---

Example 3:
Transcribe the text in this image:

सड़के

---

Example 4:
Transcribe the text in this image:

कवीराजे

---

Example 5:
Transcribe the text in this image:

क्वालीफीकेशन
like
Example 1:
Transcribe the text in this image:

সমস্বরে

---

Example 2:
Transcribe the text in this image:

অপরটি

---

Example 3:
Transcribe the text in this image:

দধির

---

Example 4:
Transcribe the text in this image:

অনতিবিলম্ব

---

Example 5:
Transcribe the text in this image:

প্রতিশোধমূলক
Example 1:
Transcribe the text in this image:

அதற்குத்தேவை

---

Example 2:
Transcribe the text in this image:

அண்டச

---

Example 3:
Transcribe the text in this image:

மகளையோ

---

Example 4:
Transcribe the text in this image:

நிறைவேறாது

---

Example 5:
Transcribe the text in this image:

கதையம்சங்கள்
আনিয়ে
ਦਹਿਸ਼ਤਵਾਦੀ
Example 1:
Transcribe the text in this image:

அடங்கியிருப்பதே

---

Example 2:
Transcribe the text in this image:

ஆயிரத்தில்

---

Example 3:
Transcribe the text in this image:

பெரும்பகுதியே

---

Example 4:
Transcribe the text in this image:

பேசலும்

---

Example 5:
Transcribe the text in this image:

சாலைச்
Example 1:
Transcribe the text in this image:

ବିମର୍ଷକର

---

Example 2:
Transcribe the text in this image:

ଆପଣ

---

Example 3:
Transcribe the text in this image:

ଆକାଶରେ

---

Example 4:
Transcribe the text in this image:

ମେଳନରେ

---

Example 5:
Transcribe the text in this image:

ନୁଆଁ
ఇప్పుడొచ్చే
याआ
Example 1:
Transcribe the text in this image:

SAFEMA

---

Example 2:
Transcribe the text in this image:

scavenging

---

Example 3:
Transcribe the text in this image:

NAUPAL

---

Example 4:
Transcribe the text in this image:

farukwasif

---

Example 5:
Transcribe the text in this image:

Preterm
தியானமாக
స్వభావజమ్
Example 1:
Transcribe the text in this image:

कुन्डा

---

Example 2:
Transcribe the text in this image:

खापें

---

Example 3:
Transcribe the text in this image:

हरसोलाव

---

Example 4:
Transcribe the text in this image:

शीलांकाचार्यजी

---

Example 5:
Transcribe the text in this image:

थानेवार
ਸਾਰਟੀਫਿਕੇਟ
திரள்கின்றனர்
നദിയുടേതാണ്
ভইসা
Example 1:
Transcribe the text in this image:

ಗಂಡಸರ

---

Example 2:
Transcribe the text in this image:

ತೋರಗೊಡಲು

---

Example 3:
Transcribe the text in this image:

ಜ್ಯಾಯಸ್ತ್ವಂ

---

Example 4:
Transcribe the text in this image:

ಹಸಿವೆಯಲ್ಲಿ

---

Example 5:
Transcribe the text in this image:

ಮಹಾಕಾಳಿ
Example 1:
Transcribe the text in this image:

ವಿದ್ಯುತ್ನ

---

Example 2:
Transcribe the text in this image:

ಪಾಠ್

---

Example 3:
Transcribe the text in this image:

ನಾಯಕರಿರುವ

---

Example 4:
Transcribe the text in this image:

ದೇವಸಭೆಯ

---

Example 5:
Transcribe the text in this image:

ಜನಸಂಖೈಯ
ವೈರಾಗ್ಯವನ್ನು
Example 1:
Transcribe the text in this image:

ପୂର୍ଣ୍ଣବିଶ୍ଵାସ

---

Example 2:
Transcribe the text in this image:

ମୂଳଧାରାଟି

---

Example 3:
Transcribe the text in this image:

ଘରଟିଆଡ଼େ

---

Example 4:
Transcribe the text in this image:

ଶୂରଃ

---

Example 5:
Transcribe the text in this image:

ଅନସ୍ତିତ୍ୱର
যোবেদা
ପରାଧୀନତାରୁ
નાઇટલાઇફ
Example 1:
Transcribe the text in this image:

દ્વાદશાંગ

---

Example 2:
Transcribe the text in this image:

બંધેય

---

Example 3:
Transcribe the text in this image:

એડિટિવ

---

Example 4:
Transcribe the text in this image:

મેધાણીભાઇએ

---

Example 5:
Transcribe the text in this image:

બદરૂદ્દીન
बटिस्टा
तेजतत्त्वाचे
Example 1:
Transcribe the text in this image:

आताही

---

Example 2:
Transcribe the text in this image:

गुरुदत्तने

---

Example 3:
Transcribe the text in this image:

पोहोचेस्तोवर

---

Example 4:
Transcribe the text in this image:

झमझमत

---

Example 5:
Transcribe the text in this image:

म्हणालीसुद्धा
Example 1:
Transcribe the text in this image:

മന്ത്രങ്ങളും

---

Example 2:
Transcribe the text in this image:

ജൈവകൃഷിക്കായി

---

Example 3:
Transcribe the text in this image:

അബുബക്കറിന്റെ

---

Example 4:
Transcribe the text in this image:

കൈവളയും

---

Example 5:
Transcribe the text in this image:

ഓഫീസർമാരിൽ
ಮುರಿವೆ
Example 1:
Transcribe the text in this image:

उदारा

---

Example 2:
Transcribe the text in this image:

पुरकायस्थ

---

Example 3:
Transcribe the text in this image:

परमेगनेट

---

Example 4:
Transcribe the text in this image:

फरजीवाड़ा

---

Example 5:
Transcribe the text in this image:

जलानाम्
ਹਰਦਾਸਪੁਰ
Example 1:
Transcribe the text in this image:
......
- [Work order] Exact repetition is required: return every record shown above.

- [Task output]
---

Example 3:
Transcribe the text in this image:

सड़के

---

Example 4:
Transcribe the text in this image:

कवीराजे

---

Example 5:
Transcribe the text in this image:

क्वालीफीकेशन
like
Example 1:
Transcribe the text in this image:

সমস্বরে

---

Example 2:
Transcribe the text in this image:

অপরটি

---

Example 3:
Transcribe the text in this image:

দধির

---

Example 4:
Transcribe the text in this image:

অনতিবিলম্ব

---

Example 5:
Transcribe the text in this image:

প্রতিশোধমূলক
Example 1:
Transcribe the text in this image:

அதற்குத்தேவை

---

Example 2:
Transcribe the text in this image:

அண்டச

---

Example 3:
Transcribe the text in this image:

மகளையோ

---

Example 4:
Transcribe the text in this image:

நிறைவேறாது

---

Example 5:
Transcribe the text in this image:

கதையம்சங்கள்
আনিয়ে
ਦਹਿਸ਼ਤਵਾਦੀ
Example 1:
Transcribe the text in this image:

அடங்கியிருப்பதே

---

Example 2:
Transcribe the text in this image:

ஆயிரத்தில்

---

Example 3:
Transcribe the text in this image:

பெரும்பகுதியே

---

Example 4:
Transcribe the text in this image:

பேசலும்

---

Example 5:
Transcribe the text in this image:

சாலைச்
Example 1:
Transcribe the text in this image:

ବିମର୍ଷକର

---

Example 2:
Transcribe the text in this image:

ଆପଣ

---

Example 3:
Transcribe the text in this image:

ଆକାଶରେ

---

Example 4:
Transcribe the text in this image:

ମେଳନରେ

---

Example 5:
Transcribe the text in this image:

ନୁଆଁ
ఇప్పుడొచ్చే
याआ
Example 1:
Transcribe the text in this image:

SAFEMA

---

Example 2:
Transcribe the text in this image:

scavenging

---

Example 3:
Transcribe the text in this image:

NAUPAL

---

Example 4:
Transcribe the text in this image:

farukwasif

---

Example 5:
Transcribe the text in this image:

Preterm
தியானமாக
స్వభావజమ్
Example 1:
Transcribe the text in this image:

कुन्डा

---

Example 2:
Transcribe the text in this image:

खापें

---

Example 3:
Transcribe the text in this image:

हरसोलाव

---

Example 4:
Transcribe the text in this image:

शीलांकाचार्यजी

---

Example 5:
Transcribe the text in this image:

थानेवार
ਸਾਰਟੀਫਿਕੇਟ
திரள்கின்றனர்
നദിയുടേതാണ്
ভইসা
Example 1:
Transcribe the text in this image:

ಗಂಡಸರ

---

Example 2:
Transcribe the text in this image:

ತೋರಗೊಡಲು

---

Example 3:
Transcribe the text in this image:

ಜ್ಯಾಯಸ್ತ್ವಂ

---

Example 4:
Transcribe the text in this image:

ಹಸಿವೆಯಲ್ಲಿ

---

Example 5:
Transcribe the text in this image:

ಮಹಾಕಾಳಿ
Example 1:
Transcribe the text in this image:

ವಿದ್ಯುತ್ನ

---

Example 2:
Transcribe the text in this image:

ಪಾಠ್

---

Example 3:
Transcribe the text in this image:

ನಾಯಕರಿರುವ

---

Example 4:
Transcribe the text in this image:

ದೇವಸಭೆಯ

---

Example 5:
Transcribe the text in this image:

ಜನಸಂಖೈಯ
ವೈರಾಗ್ಯವನ್ನು
Example 1:
Transcribe the text in this image:

ପୂର୍ଣ୍ଣବିଶ୍ଵାସ

---

Example 2:
Transcribe the text in this image:

ମୂଳଧାରାଟି

---

Example 3:
Transcribe the text in this image:

ଘରଟିଆଡ଼େ

---

Example 4:
Transcribe the text in this image:

ଶୂରଃ

---

Example 5:
Transcribe the text in this image:

ଅନସ୍ତିତ୍ୱର
যোবেদা
ପରାଧୀନତାରୁ
નાઇટલાઇફ
Example 1:
Transcribe the text in this image:

દ્વાદશાંગ

---

Example 2:
Transcribe the text in this image:

બંધેય

---

Example 3:
Transcribe the text in this image:

એડિટિવ

---

Example 4:
Transcribe the text in this image:

મેધાણીભાઇએ

---

Example 5:
Transcribe the text in this image:

બદરૂદ્દીન
बटिस्टा
तेजतत्त्वाचे
Example 1:
Transcribe the text in this image:

आताही

---

Example 2:
Transcribe the text in this image:

गुरुदत्तने

---

Example 3:
Transcribe the text in this image:

पोहोचेस्तोवर

---

Example 4:
Transcribe the text in this image:

झमझमत

---

Example 5:
Transcribe the text in this image:

म्हणालीसुद्धा
Example 1:
Transcribe the text in this image:

മന്ത്രങ്ങളും

---

Example 2:
Transcribe the text in this image:

ജൈവകൃഷിക്കായി

---

Example 3:
Transcribe the text in this image:

അബുബക്കറിന്റെ

---

Example 4:
Transcribe the text in this image:

കൈവളയും

---

Example 5:
Transcribe the text in this image:

ഓഫീസർമാരിൽ
ಮುರಿವೆ
Example 1:
Transcribe the text in this image:

उदारा

---

Example 2:
Transcribe the text in this image:

पुरकायस्थ

---

Example 3:
Transcribe the text in this image:

परमेगनेट

---

Example 4:
Transcribe the text in this image:

फरजीवाड़ा

---

Example 5:
Transcribe the text in this image:

जलानाम्
ਹਰਦਾਸਪੁਰ
Example 1:
Transcribe the text in this image:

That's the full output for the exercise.